ネットに対して悲観的にすぎる議論 ― 中川 淳一郎 著, 「ウェブはバカと暇人のもの」
著者がいうには,ネットでは 「バカ [= モンスター ?!] と暇人」 によって,ちょっとしたことで炎上がおこるから,自由には書けない. それはそうだが,モンスターがいるのはネットだけではなくて,患者や児童・生徒の親や,そのほかいろいろなところにいる. だが,もの書きにとっては新聞・雑誌などの従来のメディアでは彼らが著者を直接攻撃できないように保護されているのに対して,ネットでは彼らを直接相手にしなければならないということだろう. だから 「ネガティブな書き込みをスルーする耐性が必要」 と著者も書いているが,なかなか実際にはそうはいかず,サイトを閉鎖したりするハメになる.
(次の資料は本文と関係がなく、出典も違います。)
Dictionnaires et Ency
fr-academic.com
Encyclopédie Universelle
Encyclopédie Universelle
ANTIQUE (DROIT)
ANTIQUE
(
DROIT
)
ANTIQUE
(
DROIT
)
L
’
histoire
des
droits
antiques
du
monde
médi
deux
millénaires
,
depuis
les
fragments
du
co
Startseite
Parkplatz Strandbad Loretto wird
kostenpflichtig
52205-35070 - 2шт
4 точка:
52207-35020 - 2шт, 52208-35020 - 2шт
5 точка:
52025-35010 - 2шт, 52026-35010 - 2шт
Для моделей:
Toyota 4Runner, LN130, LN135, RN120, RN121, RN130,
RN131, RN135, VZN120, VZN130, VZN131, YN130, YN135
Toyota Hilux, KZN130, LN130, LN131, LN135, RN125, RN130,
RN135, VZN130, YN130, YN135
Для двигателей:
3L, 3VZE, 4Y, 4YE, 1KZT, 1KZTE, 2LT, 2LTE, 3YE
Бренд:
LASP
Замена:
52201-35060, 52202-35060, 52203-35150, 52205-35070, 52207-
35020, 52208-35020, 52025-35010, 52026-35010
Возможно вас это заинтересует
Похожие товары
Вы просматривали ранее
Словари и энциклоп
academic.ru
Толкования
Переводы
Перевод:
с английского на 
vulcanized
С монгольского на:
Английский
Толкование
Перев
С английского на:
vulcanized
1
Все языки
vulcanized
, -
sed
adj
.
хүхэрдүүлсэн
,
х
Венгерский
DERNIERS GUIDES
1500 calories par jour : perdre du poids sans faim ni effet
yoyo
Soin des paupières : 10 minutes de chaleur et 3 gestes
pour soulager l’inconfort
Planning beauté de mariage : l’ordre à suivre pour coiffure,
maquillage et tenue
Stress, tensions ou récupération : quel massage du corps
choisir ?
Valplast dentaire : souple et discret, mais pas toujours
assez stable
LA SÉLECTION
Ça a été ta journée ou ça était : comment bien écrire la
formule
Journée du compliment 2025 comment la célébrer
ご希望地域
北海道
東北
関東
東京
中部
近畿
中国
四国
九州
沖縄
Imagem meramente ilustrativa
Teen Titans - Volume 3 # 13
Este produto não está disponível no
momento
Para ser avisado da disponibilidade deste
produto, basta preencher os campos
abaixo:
ネットに期待をもてない著者は 「ネットでバカなこと,B 級なことができないのであれば,ネットでは最低限の情報公開を除き,何もすべきではない」 とまで書いている. しかし,かきこみの量では 「バカと暇人」 に勝てないものの,従来のメディアには書けないか書きにくいことに関する賢い読み手やコメンターもいるのだ. 何もしなければ,そういうひとたちとめぐりあうこともできない. ネットに対してあまりに悲観的なこの議論に同意することはできない.